- ASSIGNED TASK
Beneath this instruction is a listing; print exactly the lines in it starting at the line that contains "você. Visite nossa" and going through the line that contains "сеть, прощупывающаяся в".

┄┄┄┄┄┄

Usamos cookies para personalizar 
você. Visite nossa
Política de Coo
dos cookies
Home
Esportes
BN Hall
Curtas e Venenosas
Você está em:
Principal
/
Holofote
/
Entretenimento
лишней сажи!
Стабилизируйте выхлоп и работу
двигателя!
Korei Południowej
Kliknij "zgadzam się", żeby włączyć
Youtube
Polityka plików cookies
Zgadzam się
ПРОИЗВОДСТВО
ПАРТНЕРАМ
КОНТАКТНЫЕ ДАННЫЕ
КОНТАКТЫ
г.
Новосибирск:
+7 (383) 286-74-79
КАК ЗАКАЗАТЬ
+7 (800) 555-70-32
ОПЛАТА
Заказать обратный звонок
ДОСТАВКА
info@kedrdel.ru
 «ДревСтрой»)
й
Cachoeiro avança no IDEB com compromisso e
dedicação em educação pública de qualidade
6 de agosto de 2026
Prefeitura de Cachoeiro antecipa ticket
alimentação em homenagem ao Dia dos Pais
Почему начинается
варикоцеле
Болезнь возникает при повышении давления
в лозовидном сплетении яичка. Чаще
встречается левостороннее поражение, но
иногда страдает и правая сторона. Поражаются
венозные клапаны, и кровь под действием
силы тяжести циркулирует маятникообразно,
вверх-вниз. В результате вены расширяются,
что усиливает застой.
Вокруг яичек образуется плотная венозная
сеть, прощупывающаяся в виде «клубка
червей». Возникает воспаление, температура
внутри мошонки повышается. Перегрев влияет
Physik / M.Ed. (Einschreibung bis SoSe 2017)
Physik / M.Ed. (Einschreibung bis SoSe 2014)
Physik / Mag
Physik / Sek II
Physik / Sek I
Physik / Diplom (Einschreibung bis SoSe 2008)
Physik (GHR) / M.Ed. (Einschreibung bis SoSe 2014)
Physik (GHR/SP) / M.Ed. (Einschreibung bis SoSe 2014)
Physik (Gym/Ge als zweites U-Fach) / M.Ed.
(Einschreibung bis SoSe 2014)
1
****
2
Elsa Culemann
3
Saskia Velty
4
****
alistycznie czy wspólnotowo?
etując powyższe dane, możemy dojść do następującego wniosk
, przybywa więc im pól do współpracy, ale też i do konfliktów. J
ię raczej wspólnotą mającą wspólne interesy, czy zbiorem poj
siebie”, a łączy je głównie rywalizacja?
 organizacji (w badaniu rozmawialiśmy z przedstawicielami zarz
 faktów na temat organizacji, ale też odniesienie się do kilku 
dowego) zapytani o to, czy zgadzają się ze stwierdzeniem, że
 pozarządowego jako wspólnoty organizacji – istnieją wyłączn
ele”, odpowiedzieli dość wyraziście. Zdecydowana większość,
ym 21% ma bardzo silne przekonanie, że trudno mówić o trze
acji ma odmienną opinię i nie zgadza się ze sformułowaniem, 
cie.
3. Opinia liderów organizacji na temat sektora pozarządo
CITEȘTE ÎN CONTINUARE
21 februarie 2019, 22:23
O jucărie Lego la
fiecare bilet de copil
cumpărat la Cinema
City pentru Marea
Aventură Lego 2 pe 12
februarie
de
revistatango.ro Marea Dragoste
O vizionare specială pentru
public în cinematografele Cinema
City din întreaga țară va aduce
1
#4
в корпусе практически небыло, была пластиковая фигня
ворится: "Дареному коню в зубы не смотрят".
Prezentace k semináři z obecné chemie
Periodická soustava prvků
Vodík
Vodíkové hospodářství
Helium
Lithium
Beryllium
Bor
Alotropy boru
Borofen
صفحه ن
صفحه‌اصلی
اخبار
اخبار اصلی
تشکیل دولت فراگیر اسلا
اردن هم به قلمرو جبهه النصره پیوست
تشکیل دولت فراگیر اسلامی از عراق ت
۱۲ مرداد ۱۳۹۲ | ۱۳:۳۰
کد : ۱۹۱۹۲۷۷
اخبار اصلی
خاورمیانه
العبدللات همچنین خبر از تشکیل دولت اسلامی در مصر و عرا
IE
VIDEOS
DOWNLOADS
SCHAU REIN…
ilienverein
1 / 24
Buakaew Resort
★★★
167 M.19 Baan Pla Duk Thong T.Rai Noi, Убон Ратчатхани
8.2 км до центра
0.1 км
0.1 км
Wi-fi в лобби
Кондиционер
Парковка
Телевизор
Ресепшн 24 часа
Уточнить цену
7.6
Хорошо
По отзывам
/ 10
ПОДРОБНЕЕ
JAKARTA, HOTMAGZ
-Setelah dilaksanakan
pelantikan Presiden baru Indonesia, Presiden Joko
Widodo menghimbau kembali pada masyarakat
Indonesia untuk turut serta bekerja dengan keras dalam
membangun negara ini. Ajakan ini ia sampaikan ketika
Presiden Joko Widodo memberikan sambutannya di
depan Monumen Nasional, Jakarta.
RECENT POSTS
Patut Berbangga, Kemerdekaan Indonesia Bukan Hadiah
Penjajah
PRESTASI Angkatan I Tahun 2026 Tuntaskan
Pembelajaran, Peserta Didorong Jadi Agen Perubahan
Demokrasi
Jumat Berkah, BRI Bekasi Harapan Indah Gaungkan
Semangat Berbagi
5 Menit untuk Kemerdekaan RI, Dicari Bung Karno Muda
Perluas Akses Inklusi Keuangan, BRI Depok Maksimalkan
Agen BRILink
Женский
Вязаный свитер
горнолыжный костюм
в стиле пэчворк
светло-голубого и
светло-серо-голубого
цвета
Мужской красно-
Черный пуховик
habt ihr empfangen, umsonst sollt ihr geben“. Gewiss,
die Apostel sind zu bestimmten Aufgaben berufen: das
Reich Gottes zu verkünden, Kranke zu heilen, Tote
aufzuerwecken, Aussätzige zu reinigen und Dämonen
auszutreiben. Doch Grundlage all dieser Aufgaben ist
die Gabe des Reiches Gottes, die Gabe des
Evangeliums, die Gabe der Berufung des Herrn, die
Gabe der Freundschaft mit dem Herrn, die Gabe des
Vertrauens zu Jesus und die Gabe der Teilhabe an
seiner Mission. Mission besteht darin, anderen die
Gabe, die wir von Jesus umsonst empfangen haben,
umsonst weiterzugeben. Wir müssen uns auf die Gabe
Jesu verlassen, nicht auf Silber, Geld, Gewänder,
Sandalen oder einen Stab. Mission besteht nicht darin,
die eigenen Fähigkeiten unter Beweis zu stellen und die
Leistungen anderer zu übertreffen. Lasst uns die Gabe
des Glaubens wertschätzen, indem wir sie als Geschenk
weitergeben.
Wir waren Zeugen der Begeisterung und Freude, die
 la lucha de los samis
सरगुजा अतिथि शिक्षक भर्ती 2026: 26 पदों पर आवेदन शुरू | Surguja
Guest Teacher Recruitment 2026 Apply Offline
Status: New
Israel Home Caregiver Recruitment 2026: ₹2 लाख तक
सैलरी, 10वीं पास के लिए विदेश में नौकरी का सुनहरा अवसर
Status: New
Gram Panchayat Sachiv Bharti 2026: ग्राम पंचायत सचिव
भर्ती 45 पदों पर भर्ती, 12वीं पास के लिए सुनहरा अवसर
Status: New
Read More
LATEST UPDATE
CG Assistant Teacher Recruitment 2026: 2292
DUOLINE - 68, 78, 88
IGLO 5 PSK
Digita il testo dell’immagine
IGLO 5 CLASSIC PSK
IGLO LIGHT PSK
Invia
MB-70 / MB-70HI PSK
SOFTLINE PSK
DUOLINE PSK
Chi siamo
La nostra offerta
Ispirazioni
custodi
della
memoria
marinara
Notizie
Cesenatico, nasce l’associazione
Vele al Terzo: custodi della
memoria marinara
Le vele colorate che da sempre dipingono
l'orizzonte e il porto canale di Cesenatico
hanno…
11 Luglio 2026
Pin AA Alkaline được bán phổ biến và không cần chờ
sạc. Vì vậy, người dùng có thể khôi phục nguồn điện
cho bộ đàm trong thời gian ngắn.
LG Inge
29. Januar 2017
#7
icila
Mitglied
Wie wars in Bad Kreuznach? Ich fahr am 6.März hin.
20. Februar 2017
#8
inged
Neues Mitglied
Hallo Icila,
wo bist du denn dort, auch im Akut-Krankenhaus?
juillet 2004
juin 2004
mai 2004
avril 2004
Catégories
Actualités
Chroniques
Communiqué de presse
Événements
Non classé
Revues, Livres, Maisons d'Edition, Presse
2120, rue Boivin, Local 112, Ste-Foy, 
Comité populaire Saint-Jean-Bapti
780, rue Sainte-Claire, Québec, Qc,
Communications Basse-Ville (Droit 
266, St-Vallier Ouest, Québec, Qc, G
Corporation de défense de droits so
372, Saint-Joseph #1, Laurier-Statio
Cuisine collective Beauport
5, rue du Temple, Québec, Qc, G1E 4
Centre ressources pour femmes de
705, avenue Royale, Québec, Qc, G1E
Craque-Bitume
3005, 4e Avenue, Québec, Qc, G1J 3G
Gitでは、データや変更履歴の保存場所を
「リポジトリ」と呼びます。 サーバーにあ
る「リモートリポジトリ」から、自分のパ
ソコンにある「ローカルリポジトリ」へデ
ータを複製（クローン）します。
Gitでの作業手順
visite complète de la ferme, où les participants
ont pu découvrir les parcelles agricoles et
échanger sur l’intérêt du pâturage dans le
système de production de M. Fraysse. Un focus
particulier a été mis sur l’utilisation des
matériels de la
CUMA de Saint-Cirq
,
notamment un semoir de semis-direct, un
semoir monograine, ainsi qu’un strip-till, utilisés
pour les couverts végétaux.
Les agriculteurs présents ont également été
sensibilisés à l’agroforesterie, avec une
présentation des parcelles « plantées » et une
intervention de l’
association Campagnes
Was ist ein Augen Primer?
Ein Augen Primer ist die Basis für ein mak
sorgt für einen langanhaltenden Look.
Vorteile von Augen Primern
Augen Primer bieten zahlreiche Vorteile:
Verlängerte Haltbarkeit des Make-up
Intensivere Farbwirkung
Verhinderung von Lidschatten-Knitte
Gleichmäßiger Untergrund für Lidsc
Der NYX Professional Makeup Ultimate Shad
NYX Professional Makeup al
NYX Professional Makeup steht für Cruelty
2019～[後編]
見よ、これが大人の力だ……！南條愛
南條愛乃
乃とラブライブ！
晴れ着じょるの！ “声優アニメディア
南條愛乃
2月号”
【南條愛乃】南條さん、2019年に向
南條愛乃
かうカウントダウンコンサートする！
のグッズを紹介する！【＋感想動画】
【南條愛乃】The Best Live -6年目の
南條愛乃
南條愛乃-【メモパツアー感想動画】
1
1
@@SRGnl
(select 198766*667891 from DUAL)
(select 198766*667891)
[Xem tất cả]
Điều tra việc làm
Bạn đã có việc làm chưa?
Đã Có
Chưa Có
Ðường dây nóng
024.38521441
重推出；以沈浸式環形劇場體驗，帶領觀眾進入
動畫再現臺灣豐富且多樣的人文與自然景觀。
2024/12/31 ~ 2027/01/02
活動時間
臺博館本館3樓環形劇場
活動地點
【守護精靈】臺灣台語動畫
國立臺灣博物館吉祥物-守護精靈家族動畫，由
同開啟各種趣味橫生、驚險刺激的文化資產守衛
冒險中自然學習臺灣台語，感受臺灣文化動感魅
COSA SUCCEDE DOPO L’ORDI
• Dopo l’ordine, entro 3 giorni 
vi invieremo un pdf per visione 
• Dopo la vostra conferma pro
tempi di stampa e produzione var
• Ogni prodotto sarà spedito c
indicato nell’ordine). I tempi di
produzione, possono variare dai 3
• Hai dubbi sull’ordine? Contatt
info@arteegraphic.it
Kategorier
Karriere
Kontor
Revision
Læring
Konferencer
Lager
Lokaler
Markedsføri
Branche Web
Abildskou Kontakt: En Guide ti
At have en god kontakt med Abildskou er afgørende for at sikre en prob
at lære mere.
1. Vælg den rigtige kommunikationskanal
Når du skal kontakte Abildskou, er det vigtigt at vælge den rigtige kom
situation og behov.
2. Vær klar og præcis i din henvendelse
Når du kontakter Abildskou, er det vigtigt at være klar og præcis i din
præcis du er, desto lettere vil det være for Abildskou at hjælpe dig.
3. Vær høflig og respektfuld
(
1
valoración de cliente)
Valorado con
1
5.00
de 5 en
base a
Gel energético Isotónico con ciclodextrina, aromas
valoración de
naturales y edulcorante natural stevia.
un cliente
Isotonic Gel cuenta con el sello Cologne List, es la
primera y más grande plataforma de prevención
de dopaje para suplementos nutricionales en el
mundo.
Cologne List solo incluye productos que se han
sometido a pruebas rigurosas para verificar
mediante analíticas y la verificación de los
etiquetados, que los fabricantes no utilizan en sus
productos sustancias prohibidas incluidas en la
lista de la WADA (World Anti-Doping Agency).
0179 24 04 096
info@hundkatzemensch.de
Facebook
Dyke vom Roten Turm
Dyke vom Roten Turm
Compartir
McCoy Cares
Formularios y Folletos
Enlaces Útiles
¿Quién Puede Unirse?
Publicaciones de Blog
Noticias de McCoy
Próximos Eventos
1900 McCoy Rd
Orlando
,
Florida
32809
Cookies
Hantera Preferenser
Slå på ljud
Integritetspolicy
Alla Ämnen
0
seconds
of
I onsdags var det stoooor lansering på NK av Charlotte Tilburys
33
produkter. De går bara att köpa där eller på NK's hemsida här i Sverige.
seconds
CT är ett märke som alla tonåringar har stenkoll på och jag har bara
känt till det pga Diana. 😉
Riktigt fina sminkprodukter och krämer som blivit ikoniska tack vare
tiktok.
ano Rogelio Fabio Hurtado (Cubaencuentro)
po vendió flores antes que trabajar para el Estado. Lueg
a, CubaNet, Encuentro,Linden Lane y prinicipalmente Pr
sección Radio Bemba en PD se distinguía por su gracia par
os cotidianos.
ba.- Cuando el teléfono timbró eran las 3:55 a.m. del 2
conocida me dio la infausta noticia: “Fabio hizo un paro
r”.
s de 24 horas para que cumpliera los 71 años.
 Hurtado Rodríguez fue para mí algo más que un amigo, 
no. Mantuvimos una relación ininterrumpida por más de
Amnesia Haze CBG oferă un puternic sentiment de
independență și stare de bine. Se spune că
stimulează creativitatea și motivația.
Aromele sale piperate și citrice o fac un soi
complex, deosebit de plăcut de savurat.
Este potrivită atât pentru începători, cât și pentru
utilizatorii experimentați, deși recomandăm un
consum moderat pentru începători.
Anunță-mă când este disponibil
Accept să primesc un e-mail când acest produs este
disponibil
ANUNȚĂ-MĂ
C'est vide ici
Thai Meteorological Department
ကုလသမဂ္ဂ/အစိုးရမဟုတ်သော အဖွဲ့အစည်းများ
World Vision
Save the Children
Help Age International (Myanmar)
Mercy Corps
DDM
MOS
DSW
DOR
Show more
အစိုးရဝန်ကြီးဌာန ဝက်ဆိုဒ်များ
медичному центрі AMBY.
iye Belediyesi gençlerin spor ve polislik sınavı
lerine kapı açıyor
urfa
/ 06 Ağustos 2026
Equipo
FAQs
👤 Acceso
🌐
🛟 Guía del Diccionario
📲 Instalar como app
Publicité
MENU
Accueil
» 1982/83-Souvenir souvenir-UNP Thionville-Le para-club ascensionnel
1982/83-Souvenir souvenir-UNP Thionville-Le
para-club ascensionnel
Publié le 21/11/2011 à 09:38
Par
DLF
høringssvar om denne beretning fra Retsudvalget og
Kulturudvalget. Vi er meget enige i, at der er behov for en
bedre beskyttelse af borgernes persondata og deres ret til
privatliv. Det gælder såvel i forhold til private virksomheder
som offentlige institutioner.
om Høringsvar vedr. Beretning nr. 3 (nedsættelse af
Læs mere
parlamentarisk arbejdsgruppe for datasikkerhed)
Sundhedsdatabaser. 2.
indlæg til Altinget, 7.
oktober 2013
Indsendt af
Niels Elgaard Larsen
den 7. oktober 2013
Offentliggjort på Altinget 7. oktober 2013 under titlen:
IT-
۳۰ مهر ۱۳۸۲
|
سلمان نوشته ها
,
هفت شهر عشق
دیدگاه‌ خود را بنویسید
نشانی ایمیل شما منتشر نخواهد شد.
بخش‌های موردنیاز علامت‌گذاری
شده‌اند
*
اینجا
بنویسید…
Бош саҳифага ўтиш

┄┄┄┄┄┄

- TASK RESPONSE
você. Visite nossa
Política de Coo
dos cookies
Home
Esportes
BN Hall
Curtas e Venenosas
Você está em:
Principal
/
Holofote
/
Entretenimento
лишней сажи!
Стабилизируйте выхлоп и работу
двигателя!
Korei Południowej
Kliknij "zgadzam się", żeby włączyć
Youtube
Polityka plików cookies
Zgadzam się
ПРОИЗВОДСТВО
ПАРТНЕРАМ
КОНТАКТНЫЕ ДАННЫЕ
КОНТАКТЫ
г.
Новосибирск:
+7 (383) 286-74-79
КАК ЗАКАЗАТЬ
+7 (800) 555-70-32
ОПЛАТА
Заказать обратный звонок
ДОСТАВКА
info@kedrdel.ru
 «ДревСтрой»)
й
Cachoeiro avança no IDEB com compromisso e
dedicação em educação pública de qualidade
6 de agosto de 2026
Prefeitura de Cachoeiro antecipa ticket
alimentação em homenagem ao Dia dos Pais
Почему начинается
варикоцеле
Болезнь возникает при повышении давления
в лозовидном сплетении яичка. Чаще
встречается левостороннее поражение, но
иногда страдает и правая сторона. Поражаются
венозные клапаны, и кровь под действием
силы тяжести циркулирует маятникообразно,
вверх-вниз. В результате вены расширяются,
что усиливает застой.
Вокруг яичек образуется плотная венозная
сеть, прощупывающаяся в виде «клубка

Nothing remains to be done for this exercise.